The trouble is that _ho parlato al telefono per venti minuti_ usually means _I spoke on the phone, _i.e. it may well refer to a conversation that took place yesterday(e.g. if you were complaining about the hefty charge for a 20-minute call from a hotel room).

The use of the present perfect in English vs the present tense in Italian to express "duration" can cause serious misunderstandings. An English friend of mine pointed to a block of flats and said _Ho abitato qui per 3 anni. _So I said _E dove abiti ora?. _Looking puzzled, he said _Qui!. _So I realized he had translated literally from English(_I've been living here for 3 years)._ He should have said _Abito qui da tre anni._


----------



## Tommaso Gastaldi

Hi Carlo, I have put a spacing (#14) between the first sentence and the other 2 because I meant:
I have spoken on the phone for twenty minutes
to be rendered by:
Ho parlato al telefono per venti minuti.
while the problem was about the other 2. I was unsure which one is the correct translation of 
"I have been speaking on the phone for twenty minutes"

(sorry if not clear!)



			
				moodywop said:
			
		

> The trouble is that _ho parlato al telefono per venti minuti_ usually means _I spoke on the phone, _i.e. it may well refer to a conversation that took place yesterday(e.g. if you were complaining about the hefty charge for a 20-minute call from a hotel room).
> 
> The use of the present perfect in English vs the present tense in Italian to express "duration" can cause serious misunderstandings. An English friend of mine pointed to a block of flats and said _Ho abitato qui per 3 anni. _So I said _E dove abiti ora?. _Looking puzzled, he said _Qui!. _So I realized he had translated literally from English(_I've been living here for 3 years)._ He should have said _Abito qui da tre anni._


----------



## ElaineG

Tommaso Gastaldi said:
			
		

> Hi Carlo, I [] put a space (#14) between the first sentence and the other 2 because I meant:
> I have spoken on the phone for twenty minutes
> to be rendered by:
> Ho parlato al telefono per venti minuti.
> while the problem was about the other 2. I was unsure which one is the correct translation of
> "I have been speaking on the phone for twenty minutes"
> 
> (sorry if not clear!)


 
Tommaso, ti ho gia dato la risposta (post #16). So che sono solo una donna, e per questo non vuoi mai ascoltare le mie spiegazioni, ma infatti conosco bene la mia lingua e anche un po' della tua.


----------



## Tommaso Gastaldi

Yes I read it (even though you are a girl  !). My point was another. I wanted to make clear I was not proposing "Ho parlato al telefono per venti minuti" to translate the progressive form.



			
				ElaineG said:
			
		

> Tommaso, ti ho già dato la risposta (post #16). So che sono solo una donna, e per questo non vuoi mai ascoltare le mie spiegazioni, ma infatti conosco bene la mia lingua e anche un po' della tua.


----------



## ElaineG

Non si può dire "infatti conosco bene ....."? 
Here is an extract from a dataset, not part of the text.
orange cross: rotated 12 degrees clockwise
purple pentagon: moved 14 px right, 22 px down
How would you say "in fact" in that context?


----------



## Elisa68

Elaine,
potresti dire "in realta' ", in questo caso.


----------



## moodywop

ElaineG said:
			
		

> Non si può dire "infatti conosco bene ....."?
> 
> How would you say "in fact" in that context?


 
There'a long thread on _infatti/actually/in fact_

http://forum.wordreference.com/showthread.php?t=49743&highlight=infatti


----------



## ElaineG

Wow, cool thread.  Grazie, Carlo, dormi bene.

Grazie, *elisa* per l'aiuto e anche per l'avvertimento


----------



## Tommaso Gastaldi

If you wanted to translate "but in fact I know well my ..." I am afraid that "infatti" would be a false friend. "in fact" here would be closer to "in realtà", "veramente", "di fatto". In general, perhaps, translating "*in fact*" with "*di fatto*" you run less risks to do a wrong translation. I think for learners "_infatti_" is not that easy to use.

Deve amarla molto, infatti le perdona qualunque cosa.
Oggi forse pioverà, infatti tutti hanno l'ombrello.

in general you have:
--> A sentence, _*infatti*_ (another sentence which strengthens or explains the first one) <--

it's different from "in fact", although sometimes could translate it.



			
				ElaineG said:
			
		

> Non si può dire "infatti conosco bene ....."?
> 
> How would you say "in fact" in that context?


----------



## ElaineG

It's not that hard; Carlo's explanation in the thread he linked was perfect.  I recommend it to anyone else interested in the topic.


----------



## Ten

per me questa cosa dei tempi present perfect e present perfect continuous resterà sempre un mistero! -_-'


----------



## tuckg43

As a native English speaker, I disagree with what was said about how it should be "I spoke English for 20 years" instead of "I have spoken English for 20 years".

If you say "I spoke English for 20 years", it would mean that you used to do it for those 20 years but do not do it anymore. And therefore, would really not make any sense.

"I have spoken English for 20 years" is certainly correct in this case. Oppure... "I have been speaking English for 20 years"


----------